ESPE2022 Poster Category 1 Diabetes and Insulin (86 abstracts)
Background: Carbohydrate counting is an essential part of comprehensive diabetes management and is required for children and adolescents with type 1 diabetes mellitus (T1DM), according to available guidelines. However, there is no specific evidence-grading for carbohydrate counting. This review was done to determine the effectiveness of carbohydrate counting in improving glycaemic control among children and adolescents with T1DM as measured by glycated haemoglobin (HbA1c).
Methods: We screened and reviewed randomised controlled trials conducted with at-least twelve months follow-up period that compared carbohydrate counting to assess prandial insulin dose with usual diabetes care. Quality assessment was guided by the Cochrane Collaboration’s Risk of Bias tool. HbA1c was extracted and compared at baseline, 12 months, and 24 months. Chi-squared test and I2 statistics were done to assess heterogeneity. Homogenous results were pooled using the random-effects model.

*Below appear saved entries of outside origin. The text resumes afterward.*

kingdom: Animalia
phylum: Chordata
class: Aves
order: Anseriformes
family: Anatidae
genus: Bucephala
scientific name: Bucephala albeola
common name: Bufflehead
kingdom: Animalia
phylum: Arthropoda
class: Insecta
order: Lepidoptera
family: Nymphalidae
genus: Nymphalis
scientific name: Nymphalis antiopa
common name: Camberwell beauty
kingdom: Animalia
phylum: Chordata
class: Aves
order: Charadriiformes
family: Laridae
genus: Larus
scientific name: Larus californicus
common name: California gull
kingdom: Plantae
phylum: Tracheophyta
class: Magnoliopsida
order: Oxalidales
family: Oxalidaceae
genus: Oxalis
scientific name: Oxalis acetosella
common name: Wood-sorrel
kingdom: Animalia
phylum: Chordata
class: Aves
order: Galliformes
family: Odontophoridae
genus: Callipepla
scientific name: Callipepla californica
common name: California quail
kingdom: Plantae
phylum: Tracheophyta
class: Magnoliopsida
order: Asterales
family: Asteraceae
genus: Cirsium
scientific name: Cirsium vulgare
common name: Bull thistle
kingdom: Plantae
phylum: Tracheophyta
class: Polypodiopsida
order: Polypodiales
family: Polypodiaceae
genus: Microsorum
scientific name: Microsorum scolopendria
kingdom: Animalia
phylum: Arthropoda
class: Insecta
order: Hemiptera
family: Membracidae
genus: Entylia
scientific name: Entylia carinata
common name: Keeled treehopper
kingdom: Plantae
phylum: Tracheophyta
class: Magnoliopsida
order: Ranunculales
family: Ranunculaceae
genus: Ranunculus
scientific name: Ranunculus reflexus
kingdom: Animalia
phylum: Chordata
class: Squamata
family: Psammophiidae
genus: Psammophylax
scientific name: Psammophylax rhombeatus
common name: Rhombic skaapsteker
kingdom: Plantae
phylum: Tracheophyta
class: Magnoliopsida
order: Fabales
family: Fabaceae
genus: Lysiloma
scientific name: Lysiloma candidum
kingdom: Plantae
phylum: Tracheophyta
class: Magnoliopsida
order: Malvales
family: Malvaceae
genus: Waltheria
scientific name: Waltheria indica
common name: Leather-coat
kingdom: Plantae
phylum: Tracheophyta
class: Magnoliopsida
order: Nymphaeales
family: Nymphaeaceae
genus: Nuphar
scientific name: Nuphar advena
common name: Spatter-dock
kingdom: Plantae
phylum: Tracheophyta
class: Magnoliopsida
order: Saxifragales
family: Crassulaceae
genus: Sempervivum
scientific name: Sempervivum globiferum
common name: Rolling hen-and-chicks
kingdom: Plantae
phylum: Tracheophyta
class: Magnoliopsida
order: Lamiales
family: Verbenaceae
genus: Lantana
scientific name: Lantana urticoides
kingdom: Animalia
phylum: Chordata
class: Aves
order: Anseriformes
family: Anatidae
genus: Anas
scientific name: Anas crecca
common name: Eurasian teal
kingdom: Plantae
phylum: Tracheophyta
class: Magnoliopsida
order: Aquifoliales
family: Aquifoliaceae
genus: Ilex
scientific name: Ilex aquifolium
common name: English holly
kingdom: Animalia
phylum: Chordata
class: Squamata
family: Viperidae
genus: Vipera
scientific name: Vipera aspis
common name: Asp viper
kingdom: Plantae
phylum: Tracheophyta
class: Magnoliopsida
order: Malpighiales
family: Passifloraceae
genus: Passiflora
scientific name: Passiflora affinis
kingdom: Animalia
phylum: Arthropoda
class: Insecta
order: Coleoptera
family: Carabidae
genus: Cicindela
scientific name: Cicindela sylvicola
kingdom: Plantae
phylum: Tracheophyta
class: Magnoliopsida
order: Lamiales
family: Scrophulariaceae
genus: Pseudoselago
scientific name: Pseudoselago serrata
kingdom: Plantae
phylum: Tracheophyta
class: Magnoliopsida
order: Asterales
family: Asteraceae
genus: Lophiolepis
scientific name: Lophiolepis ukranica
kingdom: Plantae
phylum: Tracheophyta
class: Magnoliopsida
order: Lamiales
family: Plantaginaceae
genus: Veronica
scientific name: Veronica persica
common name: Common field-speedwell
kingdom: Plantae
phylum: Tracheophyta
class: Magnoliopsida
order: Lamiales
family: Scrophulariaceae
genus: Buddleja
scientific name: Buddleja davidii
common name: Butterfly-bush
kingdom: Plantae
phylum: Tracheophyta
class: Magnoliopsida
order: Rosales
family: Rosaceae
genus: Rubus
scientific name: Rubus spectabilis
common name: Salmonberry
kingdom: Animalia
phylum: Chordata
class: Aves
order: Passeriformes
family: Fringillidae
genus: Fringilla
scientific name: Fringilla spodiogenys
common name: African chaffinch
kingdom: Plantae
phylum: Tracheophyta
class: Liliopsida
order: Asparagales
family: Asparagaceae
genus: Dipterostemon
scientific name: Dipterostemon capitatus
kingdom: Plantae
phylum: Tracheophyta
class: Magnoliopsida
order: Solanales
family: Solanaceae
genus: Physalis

Results: We identified six eligible studies of 493 potential records, comprising 1,043 children with T1DM. One of five studies showed strong evidence of HbA1c decrease after the 12 months of intervention compared to the baseline. There was no evidence of HbA1c reduction between baseline and 24 months among both the intervention and control groups. The mean difference of HbA1c between baseline, 12 months, and 24 months was too heterogeneous to pool. After 12 months of the follow-up period, there was strong evidence of lower HbA1c levels among participants who received education about carbohydrate counting and practising insulin dose adjustment throughout the trials than the control group who did not receive both interventions (mean difference=-0.24; 95%CI=-0.42 to -0.07; P=0.005) with no evidence of heterogeneity (P=0.72; I2=0%). The pooled estimate of HbA1c after 24 months suggested strong evidence of lower HbA1c among the carbohydrate counting group than control (mean difference=-0.46; 95%CI=-0.90 to -0.02; P=0.04), with weak evidence of heterogeneity (I2=58%; P=0.09).
Conclusion: Meta-analysis showed that education about carbohydrate counting and adjusting insulin dose based on carbohydrate quantification improved glycaemic control among children and adolescents with T1DM. More further higher-quality studies are necessary to evaluate the effectiveness of carbohydrate counting in improving glycaemic control.